In the presentation of this episode, Luke adapts the Markan version of the cleansing of the Temple (Mk 11, 11.15-17). Luke abbreviate it by omitting several of the Markan details, including the reference to the violent actions and the phrase “for all nations” (Isa 56, 7) quoted in Mark. Luke has also omitted the preliminary visit and inspection of the Temple and the episode of the cursing of the fig tree. Therefore, in Luke the action in the Temple of Jerusalem tales place immediately after Jesus’ entry into the city. In this context it may be noted that in the Joannine gospel the cleansing of the Temple takes place in the earlier stage of Jesus’ public ministry (Jn 2, 13-17) and not at its end as in the Synoptic gospels.
In Luke, the entire scene is depicted more as an action by which Jesus takes possession of the Temple of Jerusalem which was earlier described by Jesus as “his Father’s house” (Lk 2, 49). Jesus does this, as is evident from the subsequent events, with a view to fulfilling his important teaching there in the Temple of Jerusalem (Lk 19, 47-48; 20, 1; 21, 37-38).

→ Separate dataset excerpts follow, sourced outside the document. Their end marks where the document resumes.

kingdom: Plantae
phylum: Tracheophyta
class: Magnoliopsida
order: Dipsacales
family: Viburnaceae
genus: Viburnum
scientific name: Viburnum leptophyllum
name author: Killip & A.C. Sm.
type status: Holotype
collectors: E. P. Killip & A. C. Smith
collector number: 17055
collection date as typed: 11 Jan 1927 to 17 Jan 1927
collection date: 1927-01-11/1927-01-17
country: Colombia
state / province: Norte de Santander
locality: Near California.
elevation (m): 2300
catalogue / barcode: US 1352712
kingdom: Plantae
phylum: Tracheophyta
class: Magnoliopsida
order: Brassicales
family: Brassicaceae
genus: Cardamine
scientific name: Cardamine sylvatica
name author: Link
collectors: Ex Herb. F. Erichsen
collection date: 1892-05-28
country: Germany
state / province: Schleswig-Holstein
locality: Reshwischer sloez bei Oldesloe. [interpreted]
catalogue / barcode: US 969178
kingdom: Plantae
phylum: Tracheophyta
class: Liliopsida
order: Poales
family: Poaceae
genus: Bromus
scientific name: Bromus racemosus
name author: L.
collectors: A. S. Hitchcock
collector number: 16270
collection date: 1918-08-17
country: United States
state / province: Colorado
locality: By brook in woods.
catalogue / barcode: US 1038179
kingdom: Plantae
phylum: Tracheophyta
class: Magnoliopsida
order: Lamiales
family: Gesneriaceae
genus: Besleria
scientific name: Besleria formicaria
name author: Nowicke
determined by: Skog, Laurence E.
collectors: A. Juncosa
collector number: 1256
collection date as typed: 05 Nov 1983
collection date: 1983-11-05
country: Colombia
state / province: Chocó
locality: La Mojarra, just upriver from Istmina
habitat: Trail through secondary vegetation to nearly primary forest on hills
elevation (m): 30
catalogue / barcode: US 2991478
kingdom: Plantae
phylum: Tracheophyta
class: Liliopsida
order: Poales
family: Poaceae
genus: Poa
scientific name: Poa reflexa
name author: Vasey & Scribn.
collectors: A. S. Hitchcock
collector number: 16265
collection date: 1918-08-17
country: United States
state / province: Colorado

Jesus rode into the city of Jerusalem acclaimed by the crowd as “king” (Lk 19, 38). The journey into the city reaches its climax when Jesus enters the Temple. Seeing the profanation of the Temple of Jerusalem, with the prophetic protest, Jesus drives out the merchants from there. Jesus’ action in a way is in continuation of the protest by the prophets of old against the profanation of the Temple of Jerusalem. For Isaiah and Jeremiah (the prophets quoted here in this episode) had protested against the desecration of the Temple of God. Jesus’ action is to be understood in the light of the words of the prophets quoted by him in justification for his action when asked by the chief priests and scribes. Prophet Isaiah sees the purpose of the Temple as universal in scope, as meant for all (all nations). Even those considered outcasts by Israel – the Gentiles – would also take their place in the Temple (Isa 56, 7). To restrict the Temple only for some (Jews) was against the plan of God.
Besides, the Temple is for prayer and worship. Therefore, the abuse of the Temple for business and profiteering is a serious crime. Prophet Jeremiah in his Temple speech had decried against the profanation of the Temple by those who come to worship in it after having disobeyed God’s Law (Jer 7, 1-15). Therefore the cleansing of the Temple from all that is connected with the service of Mammon (Lk 16, 13) is the first step Jesus takes before he begins to do what actually ought to be done in the Temple, namely, teaching the people about God’s will (Law). As we could see in the following episodes, Jesus will use the Temple precisely for teaching the people (Lk 20, 1 – 21, 38).
By going directly to the Temple of Jerusalem Jesus seems to fulfil what was foretold by prophet Malachi: “The Lord whom you seek will suddenly come to his temple” (Mal 3, 1). This text, though not alluded to in the episode, was echoed earlier in the gospel of Luke (Lk 19, 38) when Jesus was acclaimed as “the one who comes.” Thus Jesus, the King, the one who comes, the prophet, purges the Temple of all that destroyed its character as a house of prayer and prepares it for his own ministry of teaching.